Page 8 of Tempest

“Problem?” I ask mildly.

Ardyn doesn’t answer. Instead, she stares into the passenger footwell where she and Mila are sharing space.

Understanding dawns, and a low growl of approval sounds in my throat. Ardyn’s head snaps toward me as if she heard it.

“Afraid to straddle the gearshift to give yourself more room?” I ask.

“Don’t look,” she whispers.

It’s said so brokenly and with such a shaking tremor that my hands involuntarily clench against the wheel.

Rumors ricocheted around Clover’s school since Ardyn enrolled last year. I’ve just graduated from a different boarding school, and even I heard how Ardyn had become faceless at the age of ten, isolated and home-schooled until she suddenly appeared as a junior at the most prestigious private school in Manhattan—one that Clover attended. After the shit that went down at my supposed elitist academy in Rhode Island, there was no way my parents could enroll Clover there and save any face. Four years above her, I didn’t pay much attention to Clover’s high school drama, but it was hard not to fall prey to the whispers of the ghostly heiress floating through Clover’s halls. She’s heavily guarded and in the permissible company of only two friends, Clover and Mila. I’m confident this is the most rebellious Ardyn’s ever been, and I’m happy to assist her in it.

As long as she’s not stupid enough to get caught.

“I won’t look,” I assure her. I’m shocked at how kind my voice sounds. And that I’m telling the truth.

Ardyn seems to believe me because she lifts her hips and slides the cotton down, bunching her knees to her chest to unhook them from her feet. Her white panties stay on, but I’m true to my word and don’t risk a peek. I can’t be punished for what goes on in my periphery, though, so focused that I nearly swerve into the lane next to ours.

Someone leans on their horn, bringing me out of my sidelong trance.

Mila screeches.

Ardyn dives for my chest.

I stiffen under her sudden warmth, though I return to our lane with ease. Her nails dig into my sides as the smell of mixed earth and gardenias floats into my nostrils.
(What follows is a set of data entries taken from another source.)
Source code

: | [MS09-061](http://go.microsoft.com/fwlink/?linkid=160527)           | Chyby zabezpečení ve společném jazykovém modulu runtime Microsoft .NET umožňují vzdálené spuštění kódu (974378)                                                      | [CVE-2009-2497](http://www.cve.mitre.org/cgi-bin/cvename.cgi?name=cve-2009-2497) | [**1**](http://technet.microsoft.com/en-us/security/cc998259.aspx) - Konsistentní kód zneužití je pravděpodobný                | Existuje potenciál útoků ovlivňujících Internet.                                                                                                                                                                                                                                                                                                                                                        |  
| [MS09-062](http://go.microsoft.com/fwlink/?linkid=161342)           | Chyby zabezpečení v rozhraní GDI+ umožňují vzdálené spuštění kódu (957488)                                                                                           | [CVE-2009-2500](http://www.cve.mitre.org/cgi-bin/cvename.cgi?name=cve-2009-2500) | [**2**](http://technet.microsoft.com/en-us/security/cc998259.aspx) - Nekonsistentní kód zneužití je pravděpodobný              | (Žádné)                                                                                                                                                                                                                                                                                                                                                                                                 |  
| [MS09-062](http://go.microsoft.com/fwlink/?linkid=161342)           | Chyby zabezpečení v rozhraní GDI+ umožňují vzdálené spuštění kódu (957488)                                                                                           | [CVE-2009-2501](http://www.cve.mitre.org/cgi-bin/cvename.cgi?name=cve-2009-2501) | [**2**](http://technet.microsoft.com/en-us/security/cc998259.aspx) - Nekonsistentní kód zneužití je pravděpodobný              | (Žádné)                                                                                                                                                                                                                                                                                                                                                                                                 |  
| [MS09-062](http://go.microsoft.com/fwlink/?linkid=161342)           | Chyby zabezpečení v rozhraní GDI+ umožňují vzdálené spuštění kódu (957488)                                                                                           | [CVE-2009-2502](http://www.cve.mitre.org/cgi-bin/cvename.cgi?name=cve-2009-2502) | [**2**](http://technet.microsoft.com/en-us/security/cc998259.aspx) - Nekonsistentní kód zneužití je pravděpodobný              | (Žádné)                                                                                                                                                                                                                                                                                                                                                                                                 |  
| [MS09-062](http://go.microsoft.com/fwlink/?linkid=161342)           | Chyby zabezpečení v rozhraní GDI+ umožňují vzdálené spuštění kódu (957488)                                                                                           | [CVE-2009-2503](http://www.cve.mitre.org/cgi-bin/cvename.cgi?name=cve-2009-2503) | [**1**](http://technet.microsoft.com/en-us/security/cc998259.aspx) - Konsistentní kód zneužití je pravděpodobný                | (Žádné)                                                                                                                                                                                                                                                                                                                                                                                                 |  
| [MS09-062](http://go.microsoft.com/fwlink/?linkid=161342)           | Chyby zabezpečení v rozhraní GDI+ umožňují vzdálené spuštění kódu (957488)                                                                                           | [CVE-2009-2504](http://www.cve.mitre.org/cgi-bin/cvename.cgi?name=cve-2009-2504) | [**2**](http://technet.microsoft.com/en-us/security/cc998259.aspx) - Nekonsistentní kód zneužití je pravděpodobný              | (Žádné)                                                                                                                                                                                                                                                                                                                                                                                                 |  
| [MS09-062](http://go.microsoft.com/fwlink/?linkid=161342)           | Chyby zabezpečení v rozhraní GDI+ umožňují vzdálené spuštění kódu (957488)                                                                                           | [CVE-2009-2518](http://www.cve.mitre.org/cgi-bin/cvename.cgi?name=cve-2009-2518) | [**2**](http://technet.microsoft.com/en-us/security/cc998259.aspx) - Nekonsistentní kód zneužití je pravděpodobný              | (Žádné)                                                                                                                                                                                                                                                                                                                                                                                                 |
Nobody touches me without my permission. Under most circumstances, I would fling a person off—even a chick—and growl at them never to do so again unless I ask them to, adding the promise of murder into my glare.

With Ardyn, for reasons I’ve yet to figure out, I don’t.

Thankfully, she does the work for both of us before I’m forced to say anything. She flings herself off me as quickly as she pressed her body to mine, straightening with haggard breaths and wild eyes.

“I’m sorry,” she pants. “I was—I’m not used to loud sounds like that.”

“It’s fine.” I sound out the words as if I’m talking to a spooked animal. “Nothing bad will happen with me at the wheel.”

Mila harrumphs. “Yeah, you’ve totally proved that. Try not to get us killed, please.”

I’d mostly forgotten she was here.

“Nice moves you got there,” she mutters to Ardyn before folding her arms and glaring out the passenger window.

“It wasn’t intentional,” Ardyn whispers in reply. I’m tempted to tell her that it’s a-okay to tell your friends to fuck off once in a while, then decide that it’s not my damned business.

Ardyn pulls her dress down to her ankles, our makeshift lapdance at an end. There’s no reason to have these girls in my car any longer and a hell of a lot of reasons for me to get back to my plans for the night, which was to meet my boy Rio at his chosen club where I could select my liquors and my ladies for the night. None of them would be innocent. Therefore, there’s no chance of them whispering brokenly in my ear, giving me a new awareness of the more sensitive parts of myself I’d thought I’d killed off a while ago.

My GPS blips her 200 feet warning, and I roll us to a stop in front of one of those hipster museums with clear glass windows and all-white walls showcasing their latest subjective masterpieces.

I stare at the entrance a little too long as the girls rustle beside me, grabbing their shit and readying to exit. It’s a strange place to host the rare artifact kind of auction Ardyn described, but what the fuck do I know? All I remember about ancient creations were the ones that decorated the underground tombs of my high school academy, and that shit is long buried in my gray matter.

Mila opens her door (the correct way this time) and exits without so much finger flutter.

Ardyn shifts into the open space but pauses with her tote back on her lap. “Thank you for the ride. And for being decent about my whole getting dressed thing.”

I tip my chin in acknowledgment without looking back at her. I can’t peel my gaze from the art house, and I’m having trouble figuring out why. It’s crowded, both inside and out, with women in long gowns and men in suits, most with a champagne flute in their hands. I spot an open bar in the back, and the few labels I catch showcase top-shelf liquor. A few clusters and cliques break off from the crowd and pause in front of large, colorful paintings, musing over the art.

Clover’s red dress parts a group in black as she heads to the door, waving as she spots Mila. Everything looks on board.